▸ CHALLENGES
• 1. According to the photoshoot post, where will the group meet from 6.00 to 7.00pm?
• 2. Write the next part of the photoshoot post, starting after its last sentence.

▸ TEXT PROVIDED
>>>

# RS Photoshoot ~ Wednesday 5th JUNE



## TondyRSuzuka (Dec 3, 2011)

On Wednesday 5th June we intend to carry out a professional photo shoot of several Audi TT RS'. I gather we may have the odd R8 too. Due to the nature of the shoot, we intend on mostly shoot RS models, all other are of course welcome, and I'm sure you'll get some snaps too.

*Location will be in the vicinity of Harrogate, North Yorkshire. We intend to shoot in some stunning scenic locations.
*
Focus:
- Individual car shots
- Group shots
- Moving blurry background shots with a rig mounting
- GoPro footage etc

John Tyler the photographer is looking to expand his portfolio in order to progress his career. Therefore the shoot will be at no cost, raw and rendered images will free, but perhaps we all buy him a drink and drop him £5-10 each in order to get a DVD with all images etc.

Itinerary:
*

3.45 - 4.00pm Meet at The Smiths Arms, Beckwithshaw, Harrogate, HG3 1QW (Road/Street for RNS-E users "Otley Road" )
*
4.00 - 6.00pm Rolling shots with the rig, making our way to the next meeting point for later arrivals.
*
6.00 - 7.00pm Meet at Stump Cross Caverns, Appletreewick, HG3 5JL (Road/Street for RNS-E users "B6265" )*

7.00 - 9.00 Cruise through Nidderdale to The Hare & Hounds, HG3 3SG (Road/Street for RNS-E users "MillLane" ) for dinner and drinks. We of course will be stopping occasionally for photo opportunities.

If we could please get firm numbers in order for me to book a table at the pub.

<<<

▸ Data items
>>>

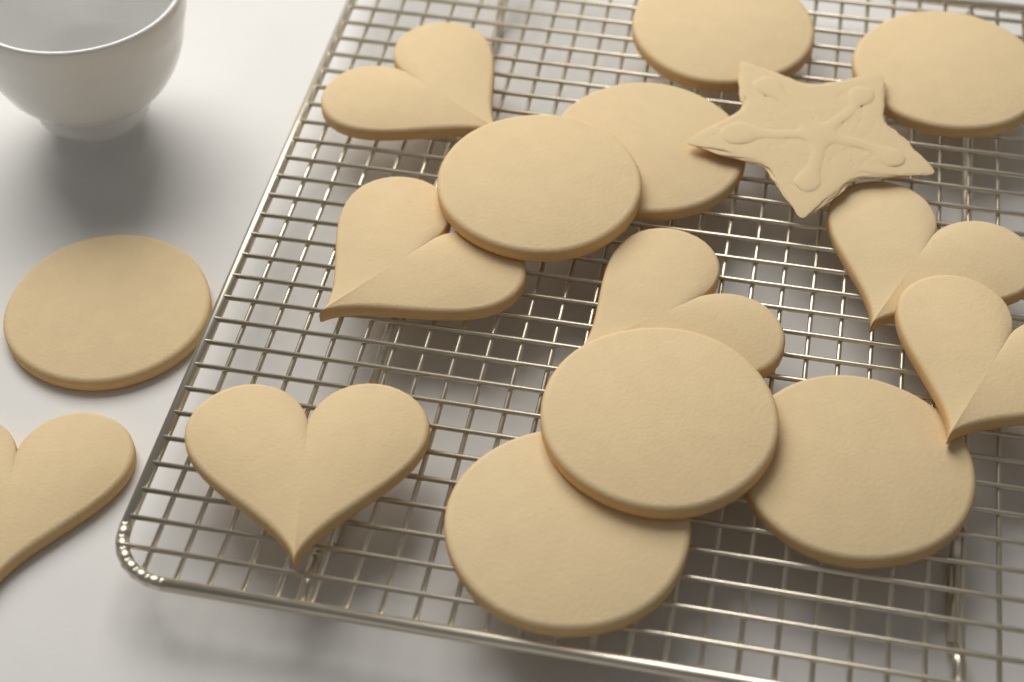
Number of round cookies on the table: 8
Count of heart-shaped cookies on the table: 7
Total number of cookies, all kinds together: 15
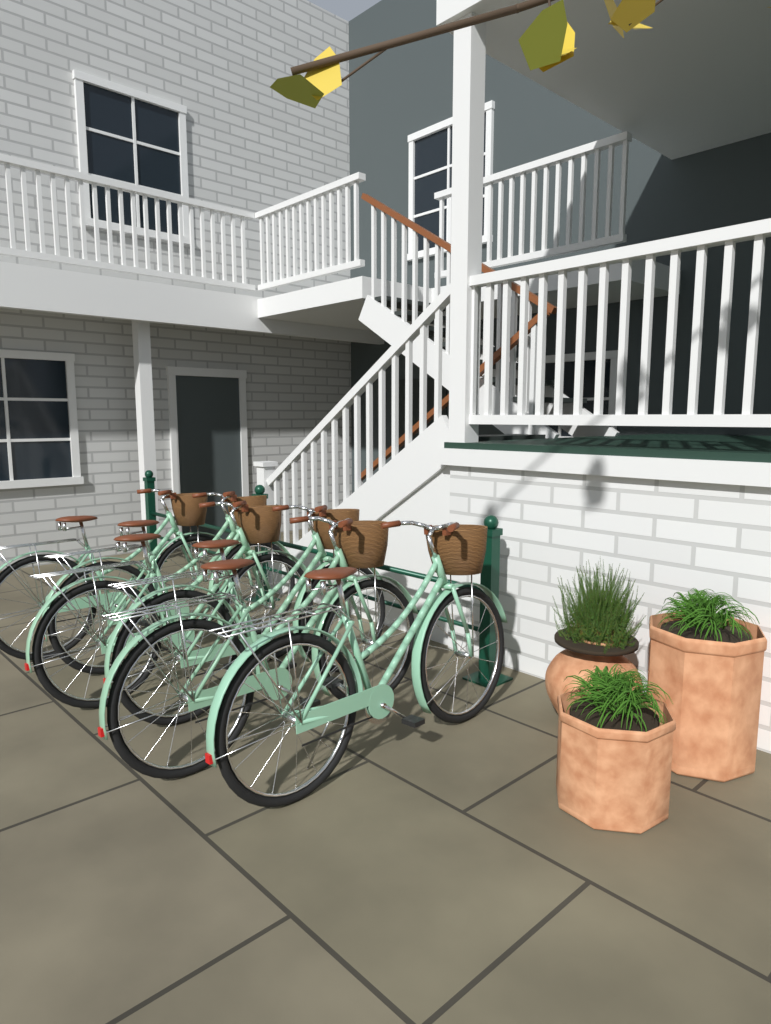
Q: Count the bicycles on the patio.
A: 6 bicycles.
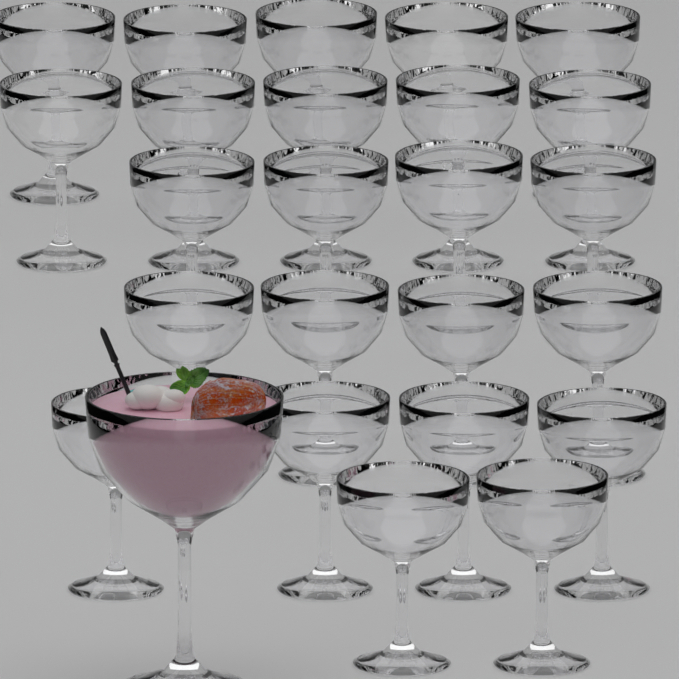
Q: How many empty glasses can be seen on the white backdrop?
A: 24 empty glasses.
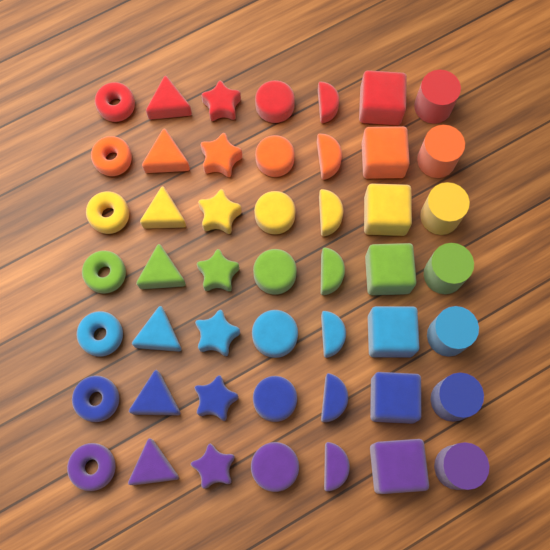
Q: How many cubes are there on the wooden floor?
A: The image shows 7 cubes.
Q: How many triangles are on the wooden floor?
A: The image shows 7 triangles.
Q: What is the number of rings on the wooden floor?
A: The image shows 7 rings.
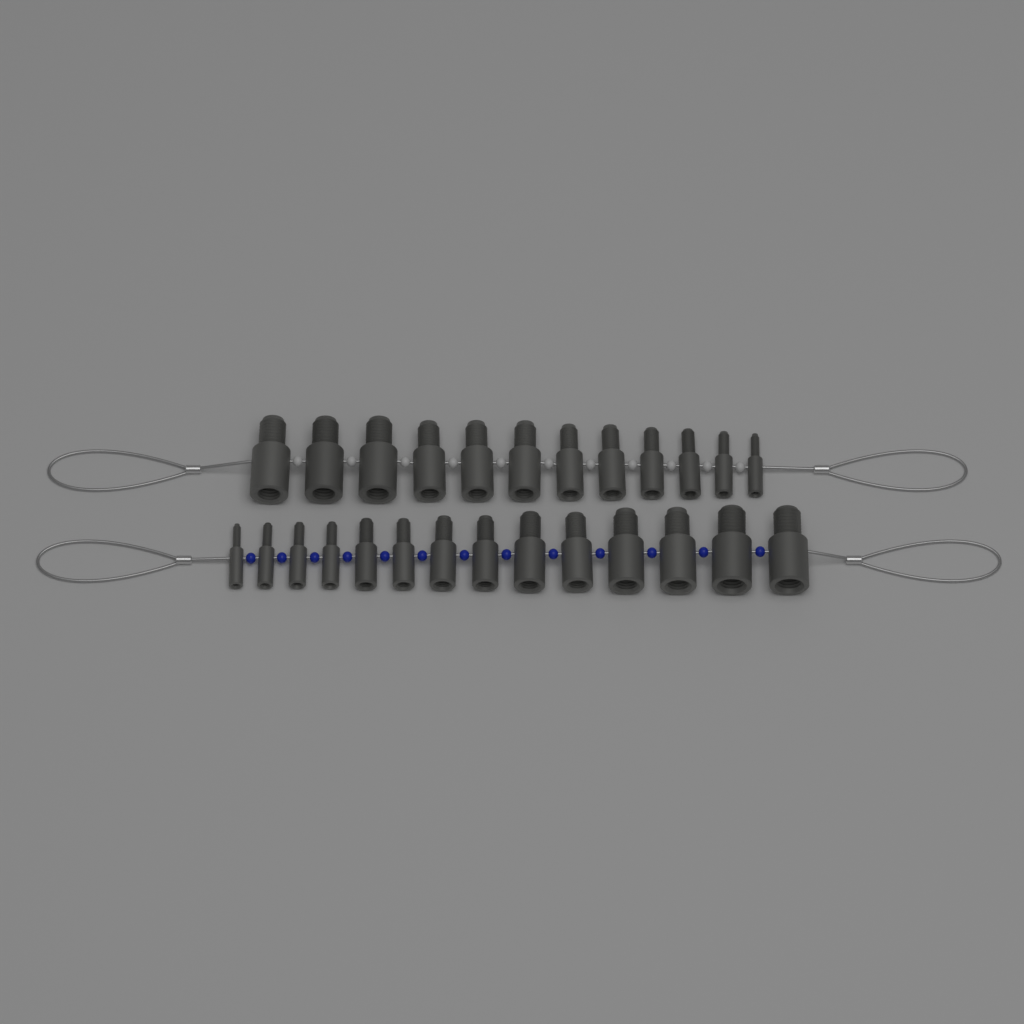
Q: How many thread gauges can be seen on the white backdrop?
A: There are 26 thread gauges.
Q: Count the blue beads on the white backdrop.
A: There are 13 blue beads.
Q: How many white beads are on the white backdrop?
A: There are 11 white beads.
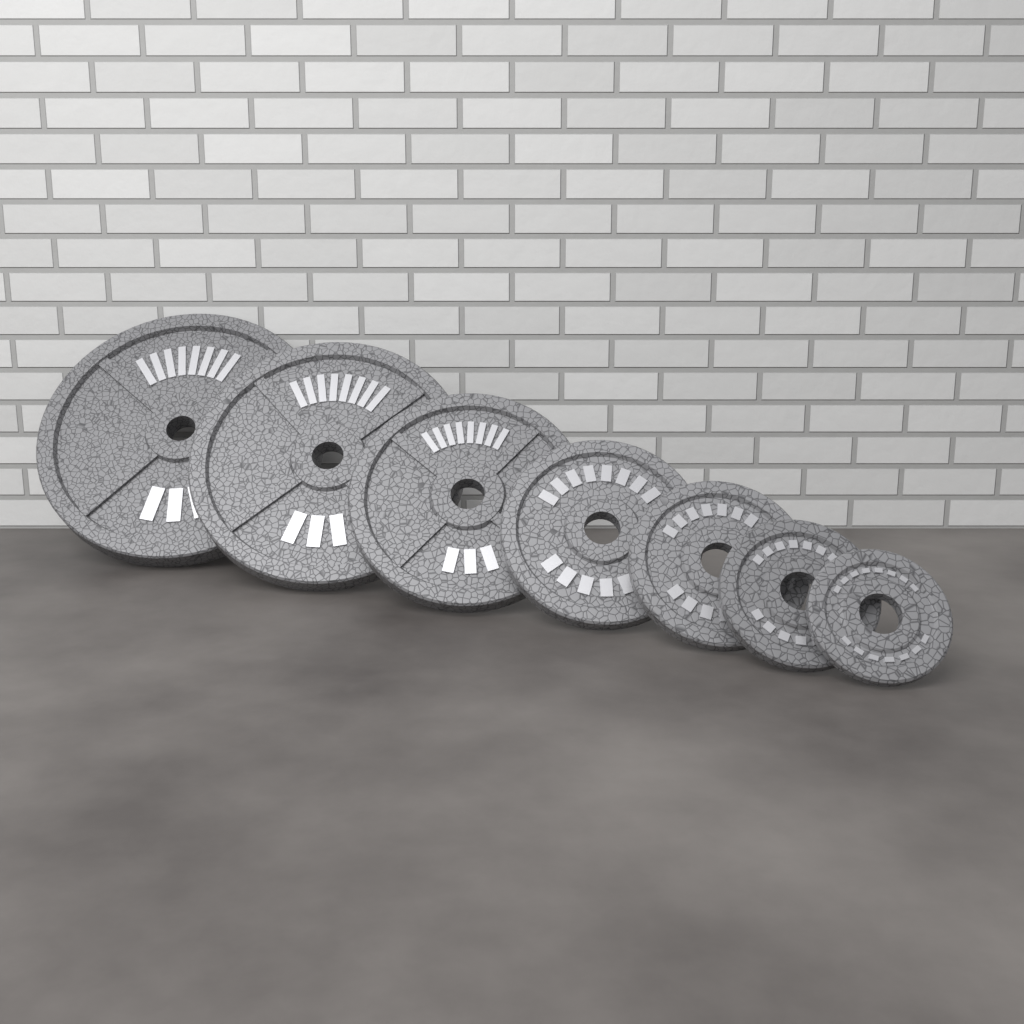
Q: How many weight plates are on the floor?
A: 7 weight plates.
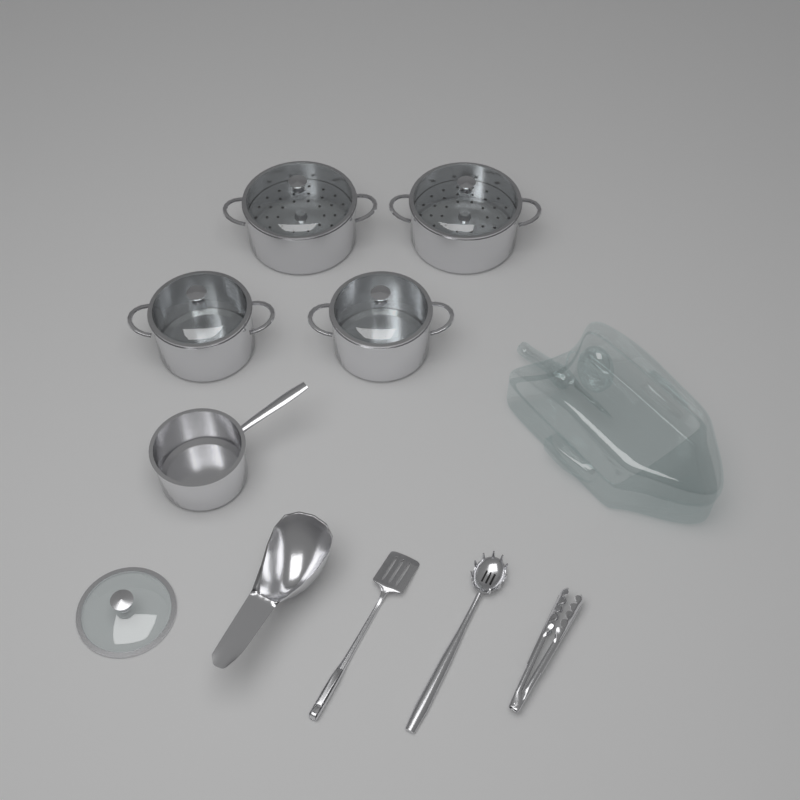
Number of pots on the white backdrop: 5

<<<

▸ TASK RESPONSES
• 1. Stump Cross Caverns, Appletreewick, HG3 5JL.

• 2.
So if you are interested please post below and I will add your name to the guest list.
Facebook page: https://www.facebook.com/events/329471763848547/329473363848387/?notif_t=plan_mall_activity

_Those attending:_
TondyTT - Suzuka TTRS + 2
TootRS - Sepang TTRS + 1
Scott - Panter TTRS
Scott's Brother - Misano TTRS
Richard - Ibis R8 V10

_Maybe's:_
JamieKip - Suzuka TTRS
psg001 - Daytona TTRS
Anakin - Solar TTRS
JamS3 - Ibis TTRS
Glyn - Atom
Mitch - Orange Golf
Grasmere - Ibis amplified


----------



## Patrizio72 (Mar 22, 2011)

Awwww such a shame it's too far from me or I would come along


----------



## TondyRSuzuka (Dec 3, 2011)

Patrizio72 said:


> Awwww such a shame it's too far from me or I would come along


Sorry Pat, would be good to put a face to the name.


----------



## Patrizio72 (Mar 22, 2011)

Should be a great day for it and fingers crossed the weather is good


----------



## davectr (Sep 9, 2012)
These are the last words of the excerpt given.